• **Given material**
****************************************

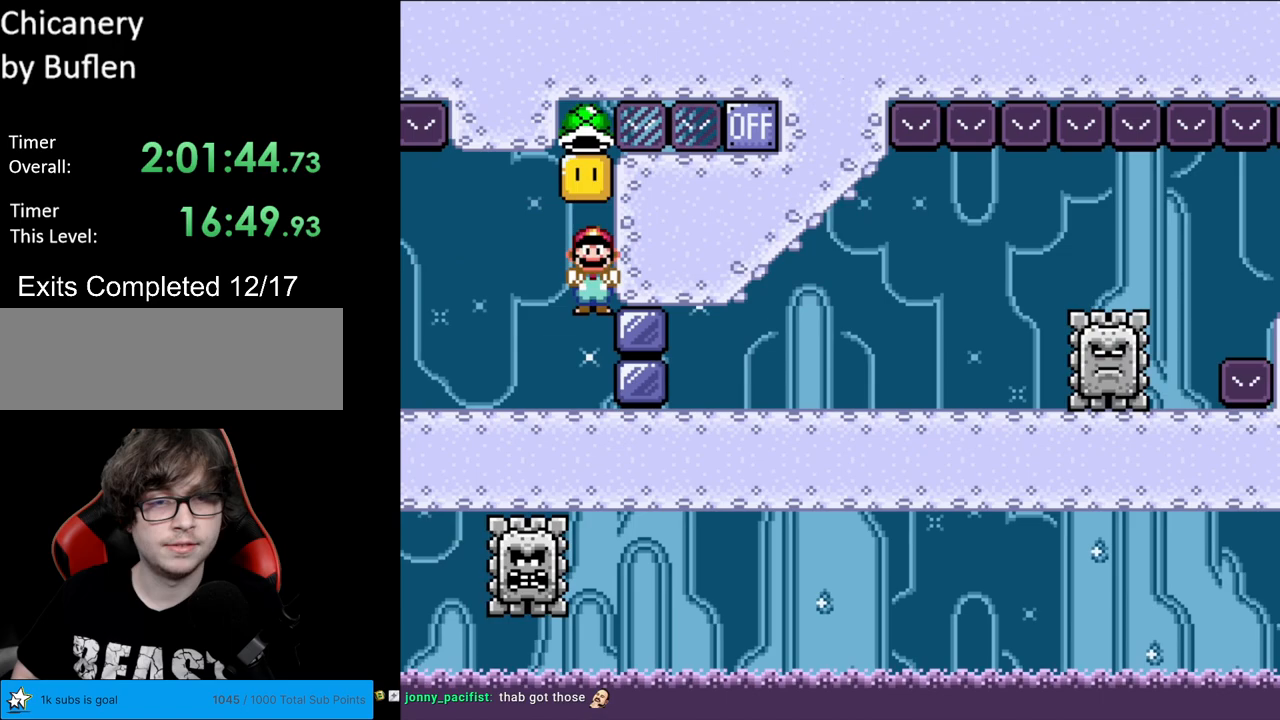
{"buttons": ["B", "Y", "DPAD_RIGHT"], "events": [[83, "A", "up"], [133, "Y", "down"], [150, "X", "up"], [417, "B", "down"]]}
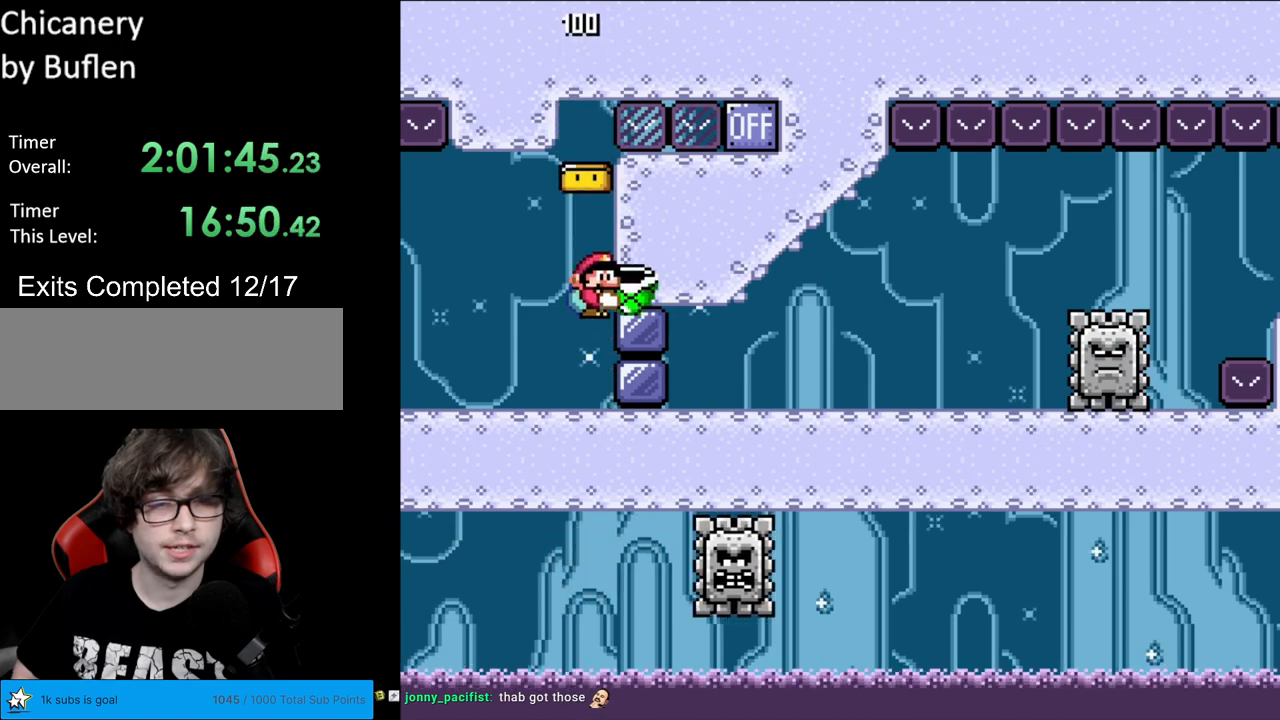
{"buttons": ["B", "Y", "DPAD_RIGHT"], "events": [[317, "Y", "up"], [400, "Y", "down"]]}
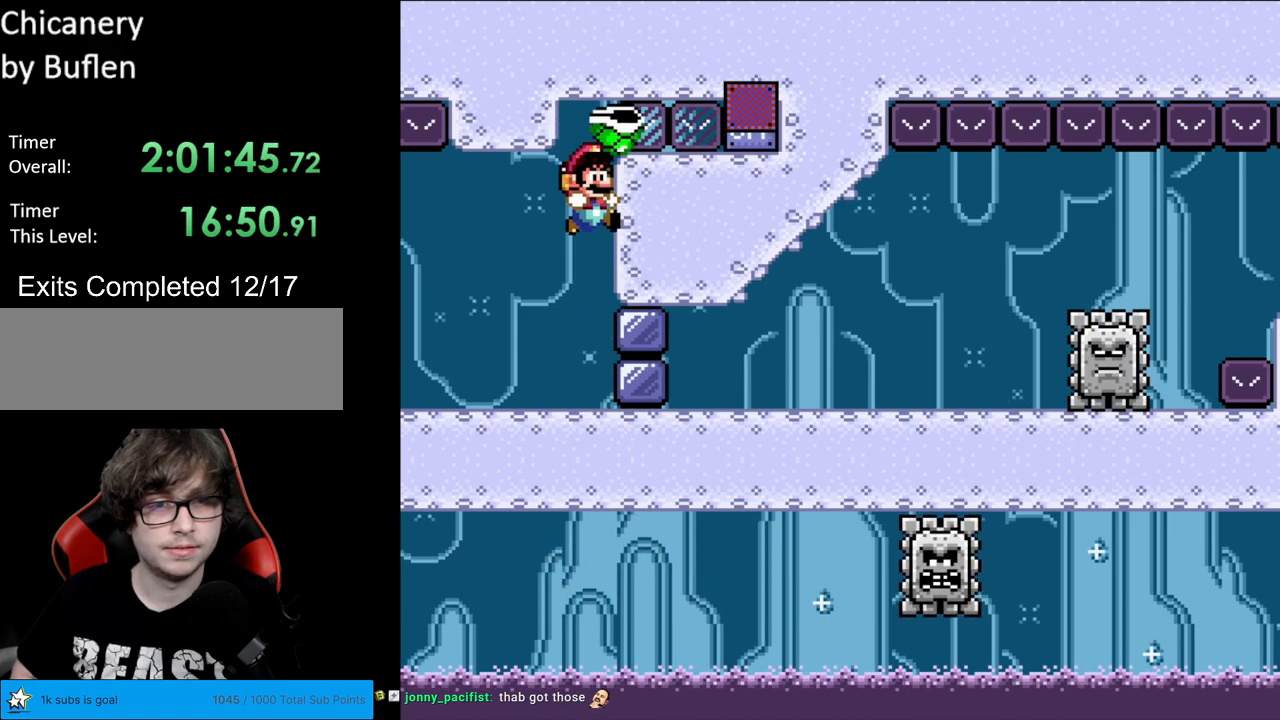
{"buttons": ["X", "DPAD_RIGHT"], "events": [[83, "B", "up"], [250, "Y", "up"], [267, "X", "down"]]}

****************************************

• **What is being asked**
Copy the material above exactly and drop the pictures.

• **Solution to this problem**
{"buttons": ["B", "Y", "DPAD_RIGHT"], "events": [[83, "A", "up"], [133, "Y", "down"], [150, "X", "up"], [417, "B", "down"]]}
{"buttons": ["B", "Y", "DPAD_RIGHT"], "events": [[317, "Y", "up"], [400, "Y", "down"]]}
{"buttons": ["X", "DPAD_RIGHT"], "events": [[83, "B", "up"], [250, "Y", "up"], [267, "X", "down"]]}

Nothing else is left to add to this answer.